History

Sweden
- Name: Artemis
- Builder: Saab Kockums & Nauta Shipyard
- Laid down: 19 June 2018
- Launched: 17 April 2019
- Christened: 3 April 2024
- Commissioned: 15 November 2023
- Home port: Karlskrona
- Status: In service

General characteristics
- Type: Signals intelligence gathering vessel
- Displacement: 2,200
- Length: 74.6 m (244 ft 9 in)
- Beam: 14.0 m (45 ft 11 in)
- Propulsion: 4 diesel generators, 990 kW (1,330 hp) each
- Complement: 35 cabins, 40 bunks

= HSwMS Artemis =

Swedish signals intelligence gathering vessel

HSwMS Artemis is a signals intelligence gathering vessel currently in service for the Swedish Navy.

The ship is to replace Sweden's only signals intelligence vessel, , which was launched in 1984. Artemis was ordered on 10 April 2017 and was laid down on 19 June 2018 at the Polish shipyard Nauta and the ship was launched on 17 April 2019. The ship is 74 m long and it has a displacement of 2,200 tons.

The project was delayed in March 2021 because the Polish shipyard had economic difficulties and was unable to finish the ship.

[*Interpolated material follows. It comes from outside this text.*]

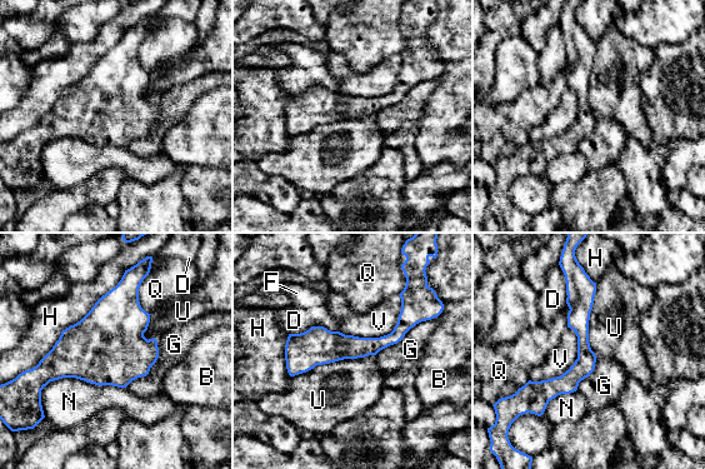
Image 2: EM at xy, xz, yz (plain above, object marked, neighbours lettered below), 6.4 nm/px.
{"act": "pass", "each": {"B": "other", "D": "other", "F": "other", "G": "other", "H": "other", "N": "other", "Q": "other", "U": "other", "V": "other"}, "border": {"pic": 2, "px": [[375, 354], [316, 364], [291, 377]]}, "found": "one cell here"}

As a result it was towed to Saab Kockums shipyard in Karlskrona, Sweden in February 2022, where construction of the ship was finished with the help of staff from Poland. Artemis was handed over by Saab Kockums to the Swedish defence material administration on 28 April 2023. The outfitting of the ship was performed by the National Defence Radio Establishment and it was commissioned on 15 November 2023.

HSwMS Artemis was christened on 3 April 2024, in Karlskrona. The christening was performed by the Director-General of the National Defence Radio Establishment, Björn Lyrvall.